Output for two (A,3):
-------- --- --- ----------------
| uuid|key| id|de_dupe_required|
-------- --- --- ----------------
|fdkhflds| A| 1| 0|
|dhgfsddd| A| 1| 0|
|ieuieiue| A| 2| 1|
|qwtriqrr| A| 3| 1|
|qwtriqrr| A| 3| 1|
|sdjhfdjh| E| 4| 0|
-------- --- --- ----------------
CodePudding user response:
The question is vague. This is my solution whereby we consider 2 A,3's being possible, thus not as per 1st answer.
%python
from pyspark.sql.functions import col, lit
df = spark.createDataFrame(
[
("A", 1, "xyz"),
("A", 2, "xyz"),
("A", 3, "xyz"),
("A", 3, "xyz"),
("A", 1, "xyz"),
("E", 4, "xyz"),
("A", 9, "xyz")
],
["c1", "c2", "c3"]
)
df2 = df.groupBy("c1", "c2").count().filter(col('count') == 1)
df3 = df2.groupBy("c1").count().filter(col('count') == 1)

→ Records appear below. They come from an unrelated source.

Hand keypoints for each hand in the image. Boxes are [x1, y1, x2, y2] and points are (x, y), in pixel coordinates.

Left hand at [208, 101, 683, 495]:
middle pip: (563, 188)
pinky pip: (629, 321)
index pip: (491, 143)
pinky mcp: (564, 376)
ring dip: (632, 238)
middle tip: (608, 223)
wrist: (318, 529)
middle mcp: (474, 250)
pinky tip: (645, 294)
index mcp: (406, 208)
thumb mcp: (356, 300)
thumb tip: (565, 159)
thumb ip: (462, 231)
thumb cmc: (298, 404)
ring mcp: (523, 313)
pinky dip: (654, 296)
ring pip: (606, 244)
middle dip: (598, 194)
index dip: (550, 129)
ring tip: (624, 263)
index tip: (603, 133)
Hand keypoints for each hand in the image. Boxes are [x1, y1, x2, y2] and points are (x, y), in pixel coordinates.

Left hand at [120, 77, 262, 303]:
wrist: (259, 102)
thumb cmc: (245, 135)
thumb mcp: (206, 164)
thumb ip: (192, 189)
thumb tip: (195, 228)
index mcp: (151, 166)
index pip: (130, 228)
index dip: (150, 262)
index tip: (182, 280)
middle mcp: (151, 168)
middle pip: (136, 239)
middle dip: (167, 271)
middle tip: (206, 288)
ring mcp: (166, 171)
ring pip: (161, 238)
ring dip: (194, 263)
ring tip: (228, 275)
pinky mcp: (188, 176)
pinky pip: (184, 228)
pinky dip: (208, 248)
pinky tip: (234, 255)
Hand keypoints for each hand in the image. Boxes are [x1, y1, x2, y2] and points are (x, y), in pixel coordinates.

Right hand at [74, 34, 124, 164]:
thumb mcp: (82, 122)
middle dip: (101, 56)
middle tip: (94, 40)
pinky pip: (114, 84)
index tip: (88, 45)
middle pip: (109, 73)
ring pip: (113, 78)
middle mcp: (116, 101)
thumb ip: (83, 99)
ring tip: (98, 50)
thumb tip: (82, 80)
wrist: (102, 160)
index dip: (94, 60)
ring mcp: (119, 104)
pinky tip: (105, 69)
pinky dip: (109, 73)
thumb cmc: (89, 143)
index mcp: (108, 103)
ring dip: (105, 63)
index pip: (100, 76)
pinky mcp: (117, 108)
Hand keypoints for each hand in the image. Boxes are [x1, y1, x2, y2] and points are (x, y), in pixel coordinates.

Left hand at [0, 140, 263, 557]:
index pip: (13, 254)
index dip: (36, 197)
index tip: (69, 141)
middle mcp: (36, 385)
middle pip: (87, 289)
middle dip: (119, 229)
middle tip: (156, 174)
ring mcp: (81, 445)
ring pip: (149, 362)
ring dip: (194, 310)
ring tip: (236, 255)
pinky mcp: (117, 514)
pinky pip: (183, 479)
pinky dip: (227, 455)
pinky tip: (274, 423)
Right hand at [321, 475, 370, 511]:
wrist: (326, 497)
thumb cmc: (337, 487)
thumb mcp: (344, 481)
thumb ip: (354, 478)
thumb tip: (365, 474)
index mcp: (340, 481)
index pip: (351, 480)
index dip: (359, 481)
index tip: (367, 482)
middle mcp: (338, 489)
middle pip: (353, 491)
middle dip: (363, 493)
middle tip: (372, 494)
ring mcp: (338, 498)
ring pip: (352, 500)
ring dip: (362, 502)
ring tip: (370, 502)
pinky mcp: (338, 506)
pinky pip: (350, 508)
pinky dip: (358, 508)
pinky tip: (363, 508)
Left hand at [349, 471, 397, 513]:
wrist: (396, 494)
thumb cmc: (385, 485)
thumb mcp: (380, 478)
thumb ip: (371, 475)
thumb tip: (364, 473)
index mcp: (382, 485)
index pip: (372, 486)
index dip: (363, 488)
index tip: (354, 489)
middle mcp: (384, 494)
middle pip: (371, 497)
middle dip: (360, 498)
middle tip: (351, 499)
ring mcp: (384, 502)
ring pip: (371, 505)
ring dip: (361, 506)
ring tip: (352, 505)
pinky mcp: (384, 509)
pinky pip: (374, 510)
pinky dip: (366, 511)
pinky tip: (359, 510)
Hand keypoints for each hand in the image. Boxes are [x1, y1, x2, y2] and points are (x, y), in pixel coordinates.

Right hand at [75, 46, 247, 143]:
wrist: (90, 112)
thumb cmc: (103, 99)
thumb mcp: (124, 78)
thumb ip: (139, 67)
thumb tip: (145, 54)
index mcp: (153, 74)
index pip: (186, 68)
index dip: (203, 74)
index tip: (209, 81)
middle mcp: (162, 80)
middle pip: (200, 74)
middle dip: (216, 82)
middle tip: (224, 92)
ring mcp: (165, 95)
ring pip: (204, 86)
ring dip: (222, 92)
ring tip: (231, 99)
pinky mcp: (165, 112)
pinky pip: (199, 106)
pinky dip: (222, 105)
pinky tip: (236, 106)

df4 = df2.join(df3, df3.c1 == df2.c1, "leftanti").select("c1", "c2", lit(1)).toDF("c1", "c2", "ddr")
dfA = df.select("c1","c2")
dfB = df4.select("c1","c2")
df5 = dfA.exceptAll(dfB)
res = df4.withColumn("ddr", lit(1)).unionAll(df5.withColumn("ddr", lit(0)))
res.show()
returns:
--- --- ---
| c1| c2|ddr|
--- --- ---
| A| 2| 1|
| A| 9| 1|
| A| 1| 0|
| A| 1| 0|
| A| 3| 0|
| A| 3| 0|
| E| 4| 0|
--- --- ---
It's about the algorithm, you can do the rest. It needs to be a step-wise approach.